Time to trim!!!!
Stock markets
today reached a high of 5629 and closed at 5505 with a corrective note on
account of Greece debt down grading by Fitch to near default. While the index
hardly fell by 1.5%, stocks in general fell around 8-10% on an average. As
already suggested in my previous blog about the market range of 5400-5700 and
to increase exposure in G-Sec while reducing the same in Equity, we stand tall
and right in our approach to portfolio management and justice to our client
portfolio. As propagated it’s the time to reduce the trading quantity in stocks,
using options as investing strategy will certainly help clients minimize their
losses while remaining invested.
There were some
news and events and data in last week which are worth noting before taking
great exposure in Equity market. I would like to highlight some of them as
these events/data has the ability to jeopardize the rally which we have seen in
the recent past. These news have been collected here from various sources for
the sake of knowledge of the reader of my blog for their understanding on how
to approach markets when we have these kind of news flows
a.
“Euro zone unemployment
reached 10.4 percent at the end of last year, its highest since
the introduction of the European single currency, official data showed late
last month. It is seen peaking at 10.8 percent in the second half of this
year.”
Comment:This might keep
industrial activity under check in EU and will dampen GDP Estimated figures
b.
“China's manufacturing sector
contracted in February for the fourth straight month as new export orders
dropped sharply in the face of the Euro area debt crisis. Trade data for
January showed imports and exports falling at their fastest rate since 2009.”

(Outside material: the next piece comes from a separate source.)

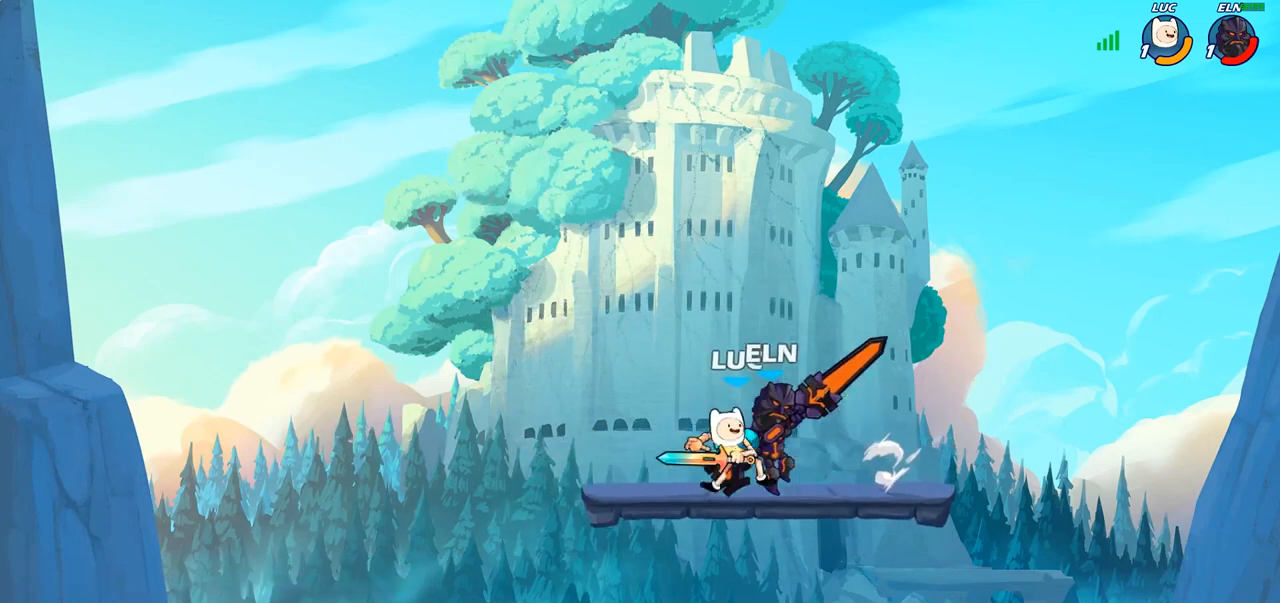
{"buttons": ["CROSS"], "left_stick": "up-right", "right_stick": "center", "events": [[67, "left_stick", "down-right"], [283, "left_stick", "down-left"], [433, "CROSS", "down"], [467, "left_stick", "up-right"]]}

Comment:This indicates that
actual consumption even in china is not showing pace of recovery despite
Central bank of china cutting rates by 100 basis points in last 3 months. So we
can’t say that even if RBI cuts rate in India, we can expect demand in Industrial
goods/Services or a resultant effect on GDP
c.
Fitch ratings agency on
Wednesday slashed its rating for Greek sovereign debt to “C” from “CCC,”
indicating that default is “highly likely in the near term. In Fitch's opinion,
the exchange, if completed, would constitute a 'distressed debt exchange'
Comment:If history is to
repeat itself, one can expect sub prime like crisis in Europe but this time it
will be default on soverign debt involving many nations. So we have to be
prepared for the worst ever corrections in Equities as and when it happens. Idea
is to keep low exposure in Equities now so that whenever this kind of crisis happens,
One has the fund to Buy Blue-chip stocks at reasonable throw away prices. This
correction will be lifetime buying opportunity.